SpaceX and NASA have called off an astronaut launch to the International Space Station after an issue with the rocket’s ground system was detected.
With about two minutes left on the countdown clock, the launch was called off because of a problem related to the TEA-TEB ignition fluid, which is used to ignite the SpaceX Falcon 9’s rocket engines at liftoff.
The decision to wave off the launch was made “out of an abundance of caution,” said Kate Tice, a SpaceX systems engineer, in commentary on Monday’s webcast.
The four astronauts, who were strapped into their Crew Dragon capsule atop the rocket in the hours leading up to launch, waited for the rocket to be drained of its fuel before beginning the process of disembarking from the spacecraft and 230-foot-tall (70-meter) rocket. They’ll stay on site at Kennedy Space Center until the next launch attempt.

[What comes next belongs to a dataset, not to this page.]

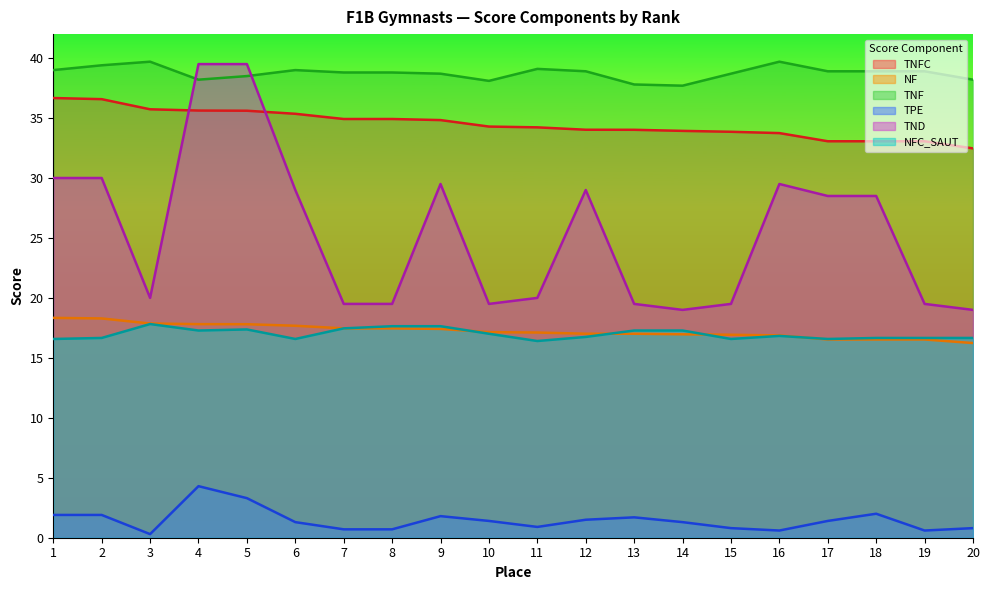

Which label corresponds to the smallest value in the chart?

3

The next opportunity for liftoff is Tuesday, February 28 at 1:22 a.m. ET, though it’s not yet clear if the TEA-TEB issue will be resolved in time. Officials are tracking some unfavorable weather conditions that could affect that launch target, said Steve Stich, the program manager for NASA’s Commercial Crew Program, at a Saturday news conference.
Additional back-up launch opportunities are available beginning on March 2, Stich said.

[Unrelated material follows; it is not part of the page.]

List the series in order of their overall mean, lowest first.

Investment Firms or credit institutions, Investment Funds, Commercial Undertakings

The SpaceX Falcon 9 rocket and Crew Dragon capsule were slated to lift off from NASA’s Kennedy Space Center in Cape Canaveral, Florida, at 1:45 a.m. ET Monday. But the clock was stopped by engineers that oversee the ground systems with less than three minutes left.
This mission is expected to mark the seventh astronaut flight SpaceX has carried out on NASA’s behalf since 2020.

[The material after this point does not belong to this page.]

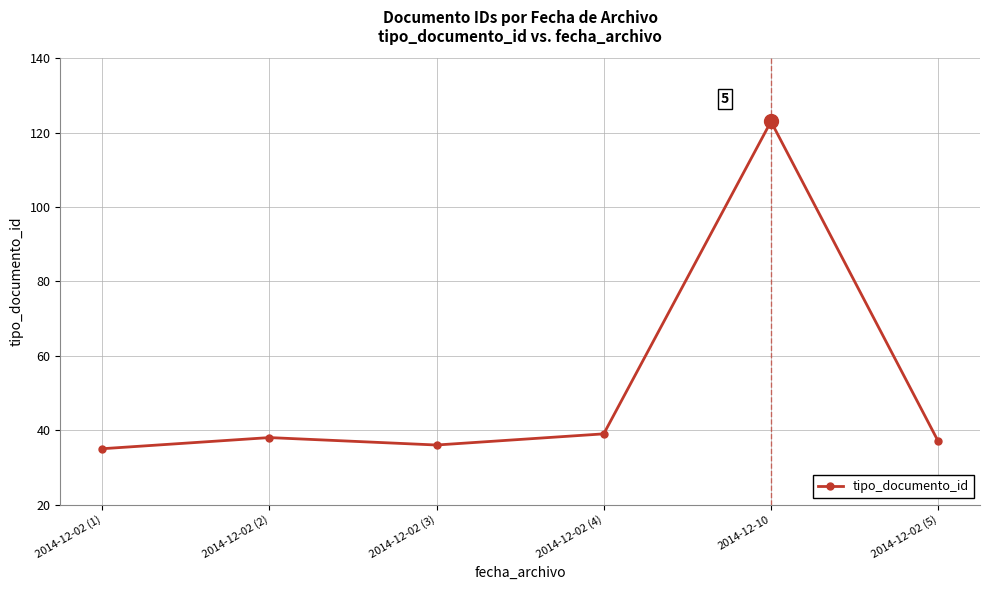

Which category has the highest value across all series?

2014-12-10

The Crew-6 team that will launch on the SpaceX capsule include NASA astronauts Stephen Bowen, a veteran of three space shuttle missions, and first-time flier Warren Hoburg, as well as Sultan Alneyadi, who will be the second astronaut from the UAE ever to travel to space, and Russian cosmonaut Andrey Fedyaev.
Once Bowen, Hoburg, Fedyaev and Alneyadi are on board the ISS, they’ll work to take over operations from the SpaceX Crew-5 astronauts who arrived at the space station in October 2022.
They’re expected to spend up to six months on board the orbiting laboratory, carrying out science experiments and maintaining the two-decade-old station.
The mission comes as the astronauts currently on the ISS have been grappling with a separate transportation issue.
In December, a Russian Soyuz spacecraft that had been used to transport two cosmonauts and one NASA astronaut to the space station sprang a coolant leak. After the capsule was deemed unsafe to return the astronauts, Russia’s space agency, Roscosmos, launched a replacement vehicle on February 23. It arrived at the ISS on Saturday.